Versant de son mythique ballet Ulysse, la nouvelle création de Jean-Claude Gallotta éclaire la figure protéiforme de son épouse vertueuse jusqu’à la ruse. Une ode sensuelle et ludique à la stratégie disruptive de la danse.

Il aura fallu 40 ans à Jean-Claude Gallotta pour nous livrer la face contemporaine et féminine de son Ulysse. Au tour de Pénélope d’être démultipliée et confrontée aux prétendants. Dans le clair-obscur du plateau, scènes de groupe et images filmées alternent entre combats et réconciliations. Fidèle à son art du détournement, le chorégraphe grenoblois rend hommage à la danse, à sa vision foncièrement égalitaire des corps et à son pouvoir de décadenasser les esprits.

Imperfecto

Réunir sur le plateau deux cultures communautaires radicalement différentes, les faire converser et même chavirer ensemble. Tel est le pari fou de la pièce Imperfecto. Quand un maître du flamenco rencontre une danseuse échappée du hip-hop, le battle s’annonce étonnant et savoureux.

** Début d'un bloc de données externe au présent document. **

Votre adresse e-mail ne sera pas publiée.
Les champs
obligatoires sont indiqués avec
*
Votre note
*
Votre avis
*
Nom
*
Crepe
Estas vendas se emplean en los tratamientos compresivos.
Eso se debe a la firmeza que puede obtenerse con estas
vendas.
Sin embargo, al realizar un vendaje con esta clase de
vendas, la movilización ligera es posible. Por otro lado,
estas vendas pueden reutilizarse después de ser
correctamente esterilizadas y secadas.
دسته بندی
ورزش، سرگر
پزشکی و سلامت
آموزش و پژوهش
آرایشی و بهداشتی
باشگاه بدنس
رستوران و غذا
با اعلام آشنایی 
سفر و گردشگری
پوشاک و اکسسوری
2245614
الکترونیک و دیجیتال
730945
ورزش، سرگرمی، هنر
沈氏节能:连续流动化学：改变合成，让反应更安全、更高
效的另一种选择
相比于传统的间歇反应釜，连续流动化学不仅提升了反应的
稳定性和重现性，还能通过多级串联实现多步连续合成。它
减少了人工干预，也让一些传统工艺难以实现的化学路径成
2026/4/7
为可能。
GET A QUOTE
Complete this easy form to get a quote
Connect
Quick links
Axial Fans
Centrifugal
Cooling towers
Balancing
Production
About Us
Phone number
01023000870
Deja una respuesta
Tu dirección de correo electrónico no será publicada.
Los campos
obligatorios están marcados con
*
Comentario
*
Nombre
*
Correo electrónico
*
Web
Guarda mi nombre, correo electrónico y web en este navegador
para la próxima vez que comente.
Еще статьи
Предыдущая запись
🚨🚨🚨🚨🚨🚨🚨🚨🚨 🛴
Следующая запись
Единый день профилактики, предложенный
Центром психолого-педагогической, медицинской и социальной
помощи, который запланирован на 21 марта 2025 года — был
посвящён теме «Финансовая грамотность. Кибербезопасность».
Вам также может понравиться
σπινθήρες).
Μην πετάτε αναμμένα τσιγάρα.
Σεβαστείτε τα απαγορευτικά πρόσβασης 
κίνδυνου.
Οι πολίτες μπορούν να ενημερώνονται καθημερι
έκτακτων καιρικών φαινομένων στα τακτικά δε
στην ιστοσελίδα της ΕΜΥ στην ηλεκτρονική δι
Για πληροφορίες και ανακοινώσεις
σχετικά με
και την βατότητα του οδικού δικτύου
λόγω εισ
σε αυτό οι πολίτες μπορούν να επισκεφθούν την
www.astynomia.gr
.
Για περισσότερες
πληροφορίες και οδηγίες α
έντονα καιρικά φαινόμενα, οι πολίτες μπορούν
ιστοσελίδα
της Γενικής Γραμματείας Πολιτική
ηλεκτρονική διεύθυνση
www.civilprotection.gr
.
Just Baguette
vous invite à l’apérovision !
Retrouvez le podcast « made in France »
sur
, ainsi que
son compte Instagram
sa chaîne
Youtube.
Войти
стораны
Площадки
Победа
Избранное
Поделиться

Il faut être deux pour danser. La singulière Jann Gallois de la compagnie BurnOut et le prodige du flamenco David Goria confirment une nouvelle fois cet adage aussi simple que puissant. Avec curiosité, leurs corps s’exposent, s’observent et osent se défaire de leur propre héritage pour aller à la rencontre de l’autre. Les tableaux foisonnants et créatifs se succèdent avec fluidité et humour. Accompagnée par le chanteur David Lagos et ses musiciens, Alejandro Rojas et Daniel Suarez, la danse circule, tantôt noble, tantôt sauvage, toujours libre entre les deux univers de références des interprètes. Hors des sentiers battus, un voyage jubilatoire et électrique à travers nos failles respectives, passages de la lumière et des élans du désir.

La Belle au bois dormant

Cette création pour quinze danseurs du chorégraphe catalan Marcos Morau signe un retour aux sources du conte, chambre noire de nos imaginaires et de nos espérances déchues. Préparez-vous à un réveil visuel et sonore entre archaïsme et modernité.

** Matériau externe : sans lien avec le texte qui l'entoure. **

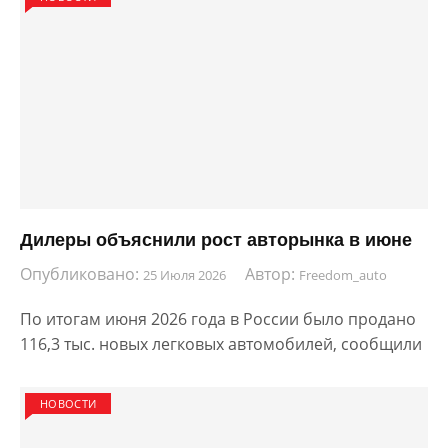
Дилеры объяснили рост авторынка в июне
Опубликовано:
Автор:
25 Июля 2026
Freedom_auto
По итогам июня 2026 года в России было продано
116,3 тыс. новых легковых автомобилей, сообщили
НОВОСТИ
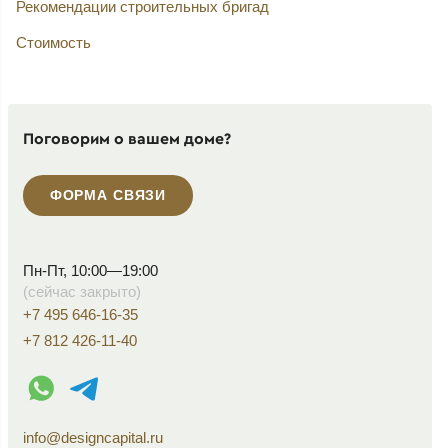
Рекомендации строительных бригад
Стоимость
Поговорим о вашем доме?
ФОРМА СВЯЗИ
Пн-Пт, 10:00—19:00
(сейчас закрыто)
+7 495 646-16-35
+7 812 426-11-40
WhatsApp контакт
Telegram контакт
info@designcapital.ru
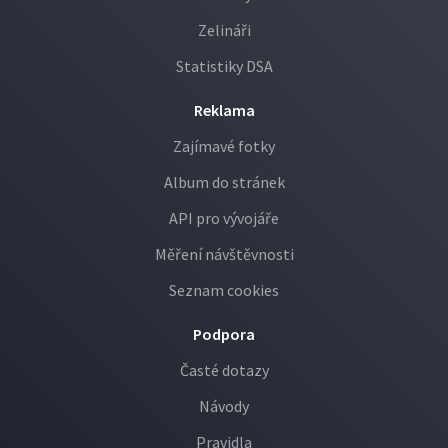
Zelináři
Statistiky DSA
Reklama
Zajímavé fotky
Album do stránek
API pro vývojáře
Měření návštěvnosti
Seznam cookies
Podpora
Časté dotazy
Návody
Pravidla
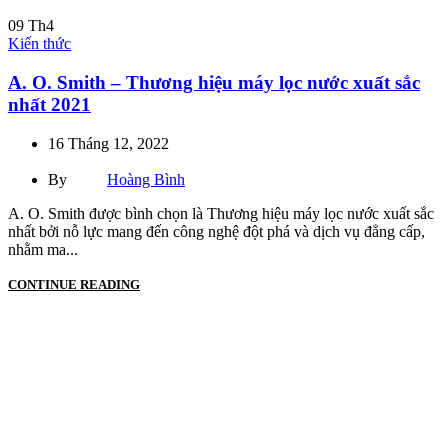
09
Th4
Kiến thức
A. O. Smith – Thương hiệu máy lọc nước xuất sắc
nhất 2021
16 Tháng 12, 2022
By
Hoàng Bình
A. O. Smith được bình chọn là Thương hiệu máy lọc nước xuất sắc
nhất bởi nỗ lực mang đến công nghệ đột phá và dịch vụ đẳng cấp,
nhằm ma...
CONTINUE READING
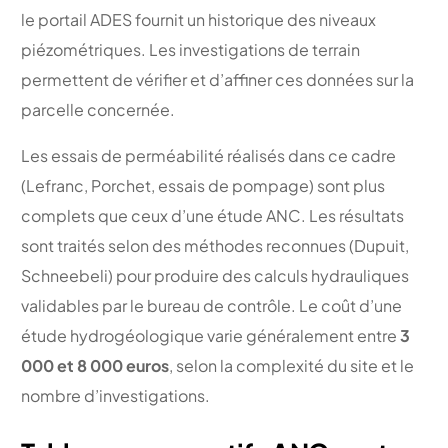
le portail ADES fournit un historique des niveaux
piézométriques. Les investigations de terrain
permettent de vérifier et d’affiner ces données sur la
parcelle concernée.
Les essais de perméabilité réalisés dans ce cadre
(Lefranc, Porchet, essais de pompage) sont plus
complets que ceux d’une étude ANC. Les résultats
sont traités selon des méthodes reconnues (Dupuit,
Schneebeli) pour produire des calculs hydrauliques
validables par le bureau de contrôle. Le coût d’une
étude hydrogéologique varie généralement entre
3
000 et 8 000 euros
, selon la complexité du site et le
nombre d’investigations.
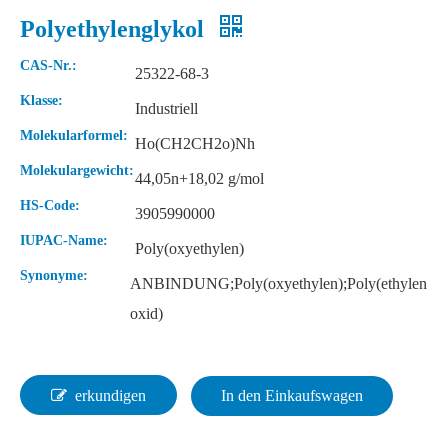
Polyethylenglykol
CAS-Nr.:
25322-68-3
Klasse:
Industriell
Molekularformel:
Ho(CH2CH2o)Nh
Molekulargewicht:
44,05n+18,02 g/mol
HS-Code:
3905990000
IUPAC-Name:
Poly(oxyethylen)
Synonyme:
ANBINDUNG;Poly(oxyethylen);Poly(ethylen
oxid)
erkundigen
In den Einkaufswagen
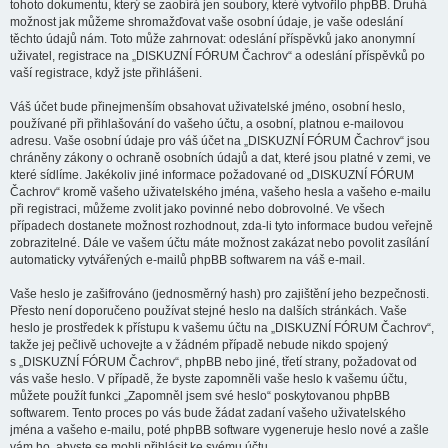
tohoto dokumentu, který se zaobírá jen soubory, které vytvořilo phpBB. Druhá
možnost jak můžeme shromažďovat vaše osobní údaje, je vaše odeslání
těchto údajů nám. Toto může zahrnovat: odeslání příspěvků jako anonymní
uživatel, registrace na „DISKUZNÍ FÓRUM Čachrov“ a odeslání příspěvků po
vaší registrace, když jste přihlášeni.
Váš účet bude přinejmenším obsahovat uživatelské jméno, osobní heslo,
používané při přihlašování do vašeho účtu, a osobní, platnou e-mailovou
adresu. Vaše osobní údaje pro váš účet na „DISKUZNÍ FÓRUM Čachrov“ jsou
chráněny zákony o ochraně osobních údajů a dat, které jsou platné v zemi, ve
které sídlíme. Jakékoliv jiné informace požadované od „DISKUZNÍ FÓRUM
Čachrov“ kromě vašeho uživatelského jména, vašeho hesla a vašeho e-mailu
při registraci, můžeme zvolit jako povinné nebo dobrovolné. Ve všech
případech dostanete možnost rozhodnout, zda-li tyto informace budou veřejně
zobrazitelné. Dále ve vašem účtu máte možnost zakázat nebo povolit zasílání
automaticky vytvářených e-mailů phpBB softwarem na váš e-mail.
Vaše heslo je zašifrováno (jednosměrný hash) pro zajištění jeho bezpečnosti.
Přesto není doporučeno používat stejné heslo na dalších stránkách. Vaše
heslo je prostředek k přístupu k vašemu účtu na „DISKUZNÍ FÓRUM Čachrov“,
takže jej pečlivě uchovejte a v žádném případě nebude nikdo spojený
s „DISKUZNÍ FÓRUM Čachrov“, phpBB nebo jiné, třetí strany, požadovat od
vás vaše heslo. V případě, že byste zapomněli vaše heslo k vašemu účtu,
můžete použít funkci „Zapomněl jsem své heslo“ poskytovanou phpBB
softwarem. Tento proces po vás bude žádat zadaní vašeho uživatelského
jména a vašeho e-mailu, poté phpBB software vygeneruje heslo nové a zašle
vám ho, abyste se mohli přihlásit ke svému účtu.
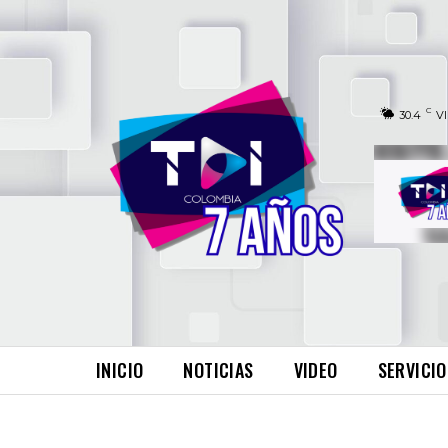
C
30.4
V
INICIO
NOTICIAS
VIDEO
SERVICIO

Portée par la partition originale de Tchaïkovski, cette création de Marcos Morau est une célébration de l’imaginaire, du collectif et de la dissonance. Finie la période de latence heureuse de 100 ans ! En ces temps crépusculaires, la légende de la Belle au bois dormant nous renvoie à nos rêves de progrès transformés en cauchemars d’éternel retour. Gageons que la force de cette écriture chorégraphique au cordeau donnera l’envie de (tout) recommencer !

La Douleur

Patrice Chéreau nous a quittés il y a 10 ans. En son hommage, son actrice fétiche Dominique Blanc reprend sa mise en scène du journal d’après-guerre de Marguerite Duras. Jamais le plateau ne fut autant chargé de fantômes aussi douloureux que lumineux.

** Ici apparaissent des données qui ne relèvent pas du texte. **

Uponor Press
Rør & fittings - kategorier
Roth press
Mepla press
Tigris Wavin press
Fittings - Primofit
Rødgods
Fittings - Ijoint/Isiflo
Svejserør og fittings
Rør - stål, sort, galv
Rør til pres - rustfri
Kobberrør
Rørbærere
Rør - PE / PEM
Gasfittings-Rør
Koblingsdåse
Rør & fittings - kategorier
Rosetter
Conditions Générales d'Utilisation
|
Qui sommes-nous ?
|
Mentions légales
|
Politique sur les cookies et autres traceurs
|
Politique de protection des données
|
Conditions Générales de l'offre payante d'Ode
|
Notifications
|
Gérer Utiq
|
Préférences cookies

Dans La Douleur, Marguerite Duras consigne tout à la fois la Résistance, la Libération, les camps mais aussi l’attente terrible, l’espoir fou et le retour incroyable de l’homme aimé, Robert L., devenu l’ombre de lui-même. Avec la complicité de Thierry Thieû Niang, Patrice Chéreau a adapté ce texte intime pour sa fidèle compagne de route. Il a créé un objet de théâtre universel qui résonne avec la blanche écriture durassienne. Primée pour ce rôle par le Molière de la meilleure comédienne en 2010, Dominique Blanc, sociétaire de la Comédie-Française, incarne de nouveau la force de vie inouïe de cette femme et sa façon de lutter au quotidien pour dépasser la peur et revenir de l’enfer. L’émotion intacte, elle transmet cette œuvre, humblement, sans trémolo. À ne pas manquer. Parce que c’est elle. Parce que c’est lui.